Problem set →
a) In the Dogtra collar thread below, condense the paragraph beginning "It's a great collar. I've had my 2-dog unit" into a bulleted list that keeps its main facts.
b) Give every username that heads a post in the Dogtra collar thread below.

Top of Passage to read

# dogtra model: 200NCP gold



## kevin.k (Dec 31, 2005)

has anyone tried this collar? im looking at collars and not interested in spending over $$250


----------



## taddy1340 (Dec 10, 2004)

Kevin,

It's a great collar. I've had my 2-dog unit for 4 years with no problems. When I worked at Cabelas, this was the number 1 selling collar. Some will tell you it's not enough for a lab, but I haven't come across that issue at all.

It's a great buy for $200.

Mike


----------



## USAlx50 (Nov 30, 2004)

It works fine but a full power one works better. I started out with one but I was always worried about getting the transmitter wet when hunting water so I got the 1700 model that is all waterproof.

I'll sell ya mine if you want it, used less then a year :wink:


----------



## Goosehunterdog (Jun 12, 2005)

If going with Dogtra the 1600 is a Great collar!!! I have sold several 200's but it seems that the 1600 is one of the top as far as Dogtra..I am having a Great collar sale going so please contact me if interested in a price quote...

Bottom of Passage to read
Top of Information given

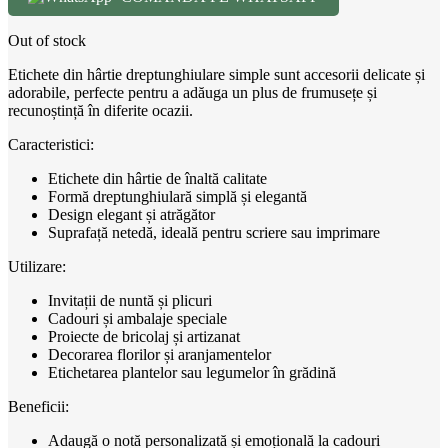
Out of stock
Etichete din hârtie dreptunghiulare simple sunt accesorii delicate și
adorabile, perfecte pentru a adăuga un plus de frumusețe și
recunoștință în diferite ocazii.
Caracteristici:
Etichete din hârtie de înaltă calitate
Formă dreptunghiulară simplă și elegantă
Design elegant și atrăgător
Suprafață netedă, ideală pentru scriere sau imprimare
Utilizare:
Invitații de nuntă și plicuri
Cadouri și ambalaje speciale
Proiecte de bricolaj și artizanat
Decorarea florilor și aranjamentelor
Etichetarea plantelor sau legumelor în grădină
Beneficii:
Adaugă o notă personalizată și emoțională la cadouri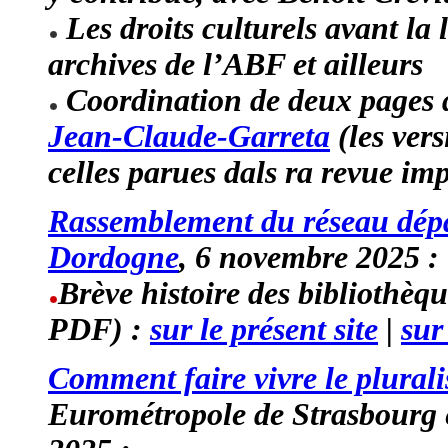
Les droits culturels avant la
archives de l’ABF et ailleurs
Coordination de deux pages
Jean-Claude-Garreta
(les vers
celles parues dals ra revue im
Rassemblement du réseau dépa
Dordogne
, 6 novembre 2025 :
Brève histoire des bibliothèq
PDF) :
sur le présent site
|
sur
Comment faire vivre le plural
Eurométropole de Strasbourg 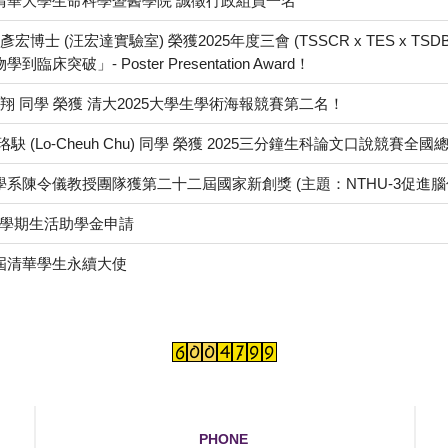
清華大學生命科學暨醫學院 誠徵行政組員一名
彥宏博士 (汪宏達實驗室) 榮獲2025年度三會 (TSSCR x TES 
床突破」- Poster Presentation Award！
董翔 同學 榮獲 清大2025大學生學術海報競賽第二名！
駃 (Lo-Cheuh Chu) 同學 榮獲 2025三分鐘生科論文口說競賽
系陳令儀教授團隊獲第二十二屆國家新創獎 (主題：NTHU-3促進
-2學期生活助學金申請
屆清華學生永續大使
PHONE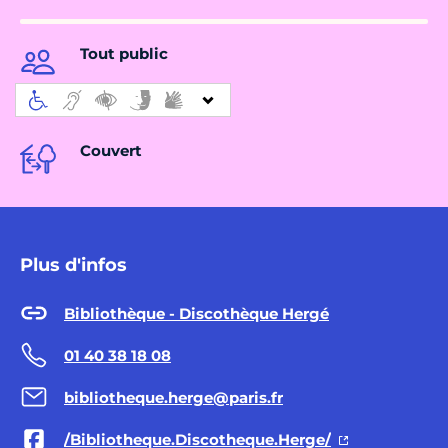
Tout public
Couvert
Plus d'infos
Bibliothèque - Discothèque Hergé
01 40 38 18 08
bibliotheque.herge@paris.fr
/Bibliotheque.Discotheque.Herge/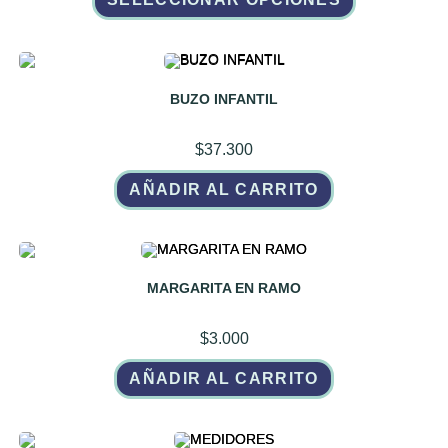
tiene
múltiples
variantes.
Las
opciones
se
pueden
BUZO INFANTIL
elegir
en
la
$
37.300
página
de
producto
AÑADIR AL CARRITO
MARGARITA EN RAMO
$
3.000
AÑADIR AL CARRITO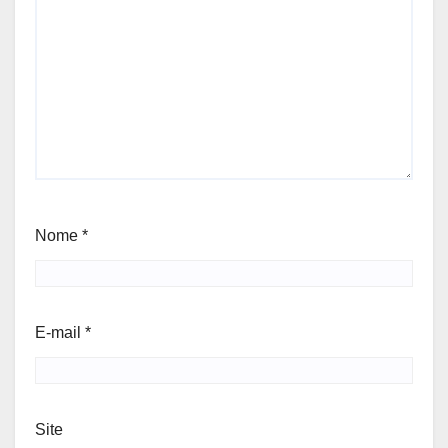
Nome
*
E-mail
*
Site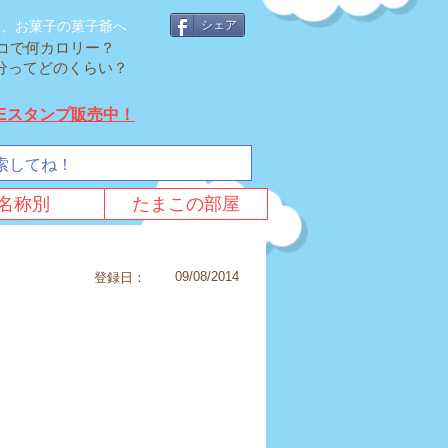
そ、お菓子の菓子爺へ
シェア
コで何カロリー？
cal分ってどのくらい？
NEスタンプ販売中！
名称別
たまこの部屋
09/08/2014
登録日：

Bottom of Information given

Solutions →
a)
- The poster calls it a great collar.
- The poster has had a 2-dog unit for 4 years with no problems.
- It was the number 1 selling collar at Cabelas when the poster worked there.
- Some say it is not enough for a lab, but the poster has not come across that issue.

b)
- kevin.k
- taddy1340
- USAlx50
- Goosehunterdog